Maduro and Flores pictured at an inauguration ceremony in 2018.

She preferred the revolutionary moniker First Combatant to First Lady.

In 2006, she became the first woman to serve as President of the Venezuelan National Assembly, swiftly banning journalists from the chamber.

She also went to great lengths over the years to soften her husband’s hard-edged reputation and play down the regime’s corruption.

After Maduro became President, she starred in her own cheesy TV show, With Cilia In The Family, which played up her family values and simple lifestyle, making homely national dishes in a basic kitchen that clearly wasn’t hers.

The couple also frequently indulged their passion for salsa, dancing for the benefit of Venezuelan TV viewers.

Despite her posturing as an ordinary housewife, the truth occasionally slipped out.

In 2018, while Venezuela was suffering hyperinflation, mass protests and severe food shortages, Mr and Mrs Maduro were filmed eating in the ultra-expensive Istanbul restaurant of celebrity chef Salt Bae, who became a global social media sensation for his £1,450 steaks covered in gold leaf.

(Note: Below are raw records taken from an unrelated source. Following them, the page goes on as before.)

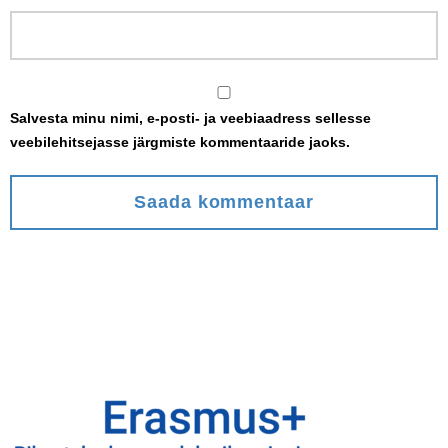
Salvesta minu nimi, e-posti- ja veebiaadress sellesse
veebilehitsejasse järgmiste kommentaaride jaoks.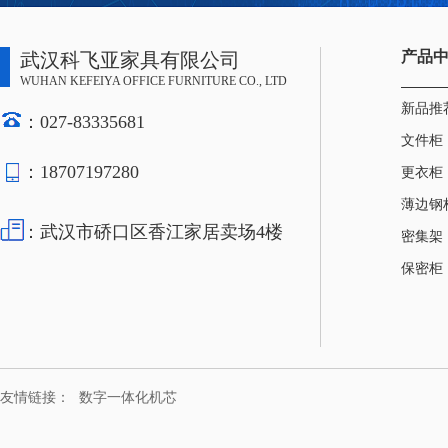
产品
武汉科飞亚家具有限公司
WUHAN KEFEIYA OFFICE FURNITURE CO., LTD
新品推
：027-83335681
文件柜
：18707197280
更衣柜
薄边钢
：武汉市硚口区香江家居卖场4楼
密集架
保密柜
友情链接：
数字一体化机芯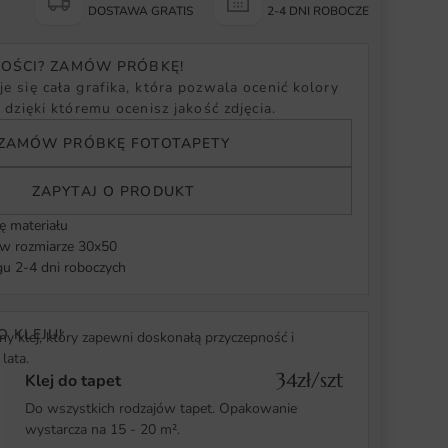
Y
DOSTAWA GRATIS
2-4 DNI ROBOCZE
NOŚCI? ZAMÓW PRÓBKĘ!
e się cała grafika, która pozwala ocenić kolory
, dzięki któremu ocenisz jakość zdjęcia.
ZAMÓW PRÓBKĘ FOTOTAPETY
ZAPYTAJ O PRODUKT
ę materiału
 rozmiarze 30x50
u 2-4 dni roboczych
O KLEJU!
y klej, który zapewni doskonałą przyczepność i
lata.
34zł/szt
Klej do tapet
Do wszystkich rodzajów tapet. Opakowanie
wystarcza na 15 - 20 m².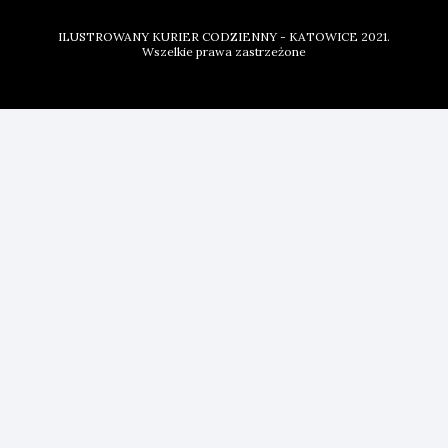
ILUSTROWANY KURIER CODZIENNY - KATOWICE 2021.
Wszelkie prawa zastrzeżone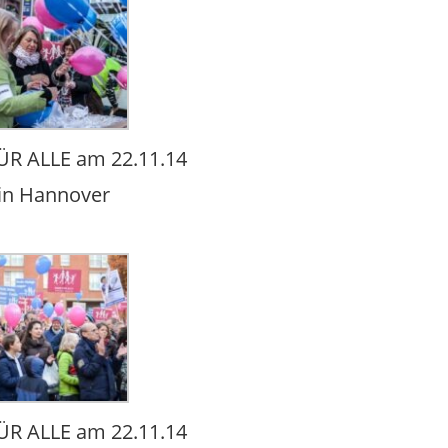
R ALLE am 22.11.14
in Hannover
R ALLE am 22.11.14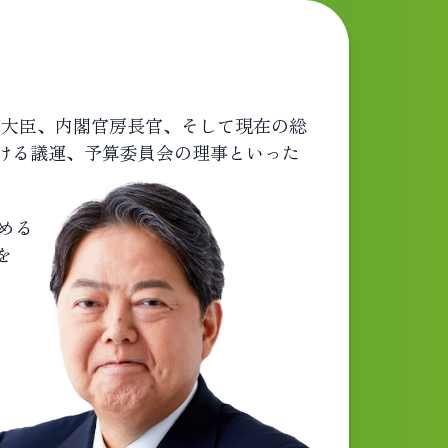
務大臣、内閣官房長官、そして現在の総
ける議運、予算委員会の理事といった
める
を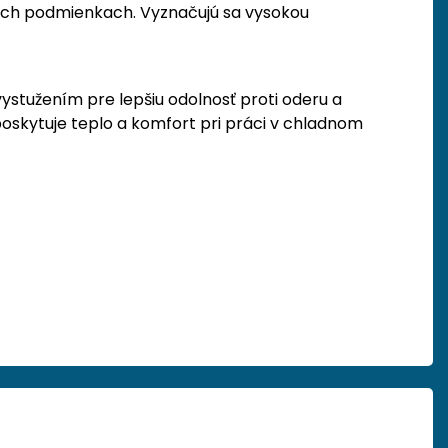
jších podmienkach. Vyznačujú sa vysokou
ystužením pre lepšiu odolnosť proti oderu a
oskytuje teplo a komfort pri práci v chladnom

The image, a grotesque juxtaposition of opulence and crisis, became a symbol of the regime’s disconnect from the people it claimed to serve.

As US interrogators ponder how to break Maduro, who, like Flores, has denied the charges against him, perhaps his adoration of his wife might provide a key.

He exploded in fury in 2019 when she became one of the members of his inner circle to be sanctioned by the US. ‘You don’t mess with Cilia,’ he roared. ‘Don’t be cowards!

Her only crime [is] being my wife.’ It will be left to a New York court to decide just how true or false that claim is.